**Quoted passage**
Seattle - July 31 2004

Mr. Chairman, ladies and gentlemen

It is a huge honour, and a huge pleasure, to be here to speak to you today, and I say that not as a mere conventional courtesy, but as a heartfelt affirmation.

To understand why I feel so strongly, you need to know a little about the European parliament where I spend my working life. The European project, and the European institutions, are run by a political élite who are hooked on Jean Monet's fifty-year-old dream of a united Europe, but are increasingly out of touch with the opinions and aspirations of ordinary people.

They talk the language of peace, freedom, justice, the rule of law, and democracy, yet the Europe they are creating is profoundly undemocratic, even anti-democratic. So we have a paradox. How can an elected member of the European parliament, assert that the EU is anti-democratic?

The fact is that Members of the European parliament, although voted into office, are in a vital sense self-selected. Traditionally, only those who were passionately committed to the European ideal cared to offer themselves for selection, and although a few of us, myself and my colleagues, are cut from different cloth, still the great majority of EU parliamentarians are passionate integrationists.

This gives rise to a vast disjunction between the EU institutions, and public opinion. At almost every test, the public show their reluctance for integration.

**Stated problem 1**
Copy out the stretch of the records from the line containing "[2, 3, 499, 54]" through the end of the records, and leave the pictures out.

**Stored records**
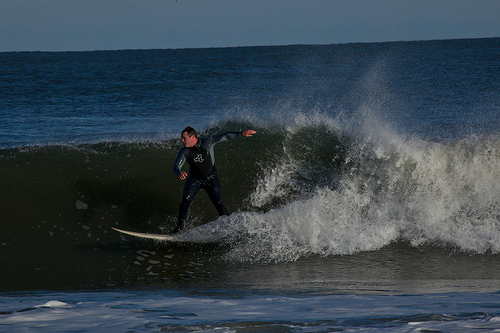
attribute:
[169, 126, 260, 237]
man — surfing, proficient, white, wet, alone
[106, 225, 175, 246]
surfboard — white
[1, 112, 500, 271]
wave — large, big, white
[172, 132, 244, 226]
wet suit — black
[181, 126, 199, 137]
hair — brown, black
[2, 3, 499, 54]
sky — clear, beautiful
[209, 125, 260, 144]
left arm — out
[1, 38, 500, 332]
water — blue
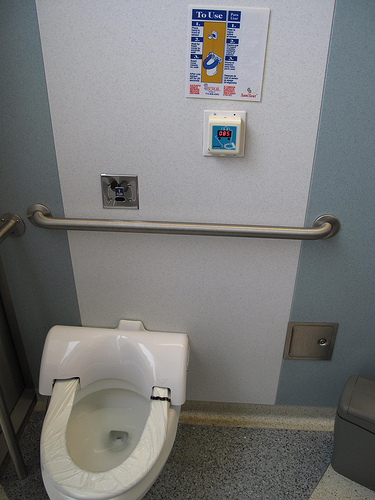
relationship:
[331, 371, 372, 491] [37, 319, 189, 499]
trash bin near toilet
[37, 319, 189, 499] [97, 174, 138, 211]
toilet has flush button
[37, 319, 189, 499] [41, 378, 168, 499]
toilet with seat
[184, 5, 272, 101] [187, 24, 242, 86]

**Stated problem 2**
Carry on the speech about the European parliament from the point where it stops.

**Task response 1**
[2, 3, 499, 54]
sky — clear, beautiful
[209, 125, 260, 144]
left arm — out
[1, 38, 500, 332]
water — blue
relationship:
[331, 371, 372, 491] [37, 319, 189, 499]
trash bin near toilet
[37, 319, 189, 499] [97, 174, 138, 211]
toilet has flush button
[37, 319, 189, 499] [41, 378, 168, 499]
toilet with seat
[184, 5, 272, 101] [187, 24, 242, 86]

**Task response 2**
In 1992, the Danes in their referendum voted against the Maastricht treaty, and were told to go away and vote again until they got the right answer. The French admittedly voted Yes, but by a margin of less than one percent.

Across Europe, opinion polls show growing dissatisfaction with the EU project. In Germany, for example, there has never been an opinion poll favouring the euro, but their leaders took them into it anyway. Participation in European elections has declined steadily for decades.

And the political ethos of the EU is the very antithesis of the Jeffersonian principles which you in ALEC hold in such high regard. The founding paradigm of the EU is big government, big welfare, high taxes, all accompanied by paralysing levels of prescriptive and intrusive regulation. And the EU's philosophy implicitly rejects the nation-state, and is designed to dissolve proud and ancient nations into new supra-national structures.

The EU's social model is draining the life-blood of European economies. They have a mountain of employment protection legislation, yet unemployment is at historic levels in France and Germany, and growth is derisory. Investment goes elsewhere.

And the new euro currency adds to the problem. Here in the USA, Alan Greenspan has done an excellent job in delivering growth, stability and low inflation, and he has done so by using the tools of monetary policy and interest rates. But European nations have denied themselves those tools. By creating a common currency, with common monetary policy over diverse economies, they ensure that they have the wrong interest rates for most countries, most of the time. They reach for the economic levers to pull themselves out of recession, only to find that the levers are no longer there.

The EU talks bravely about developing a competitive knowledge-based economy, but the reality is very different. The European economies are facing long-term relative decline under the triple pressures of obese governance, monetary rigidity and the demographic time-bomb.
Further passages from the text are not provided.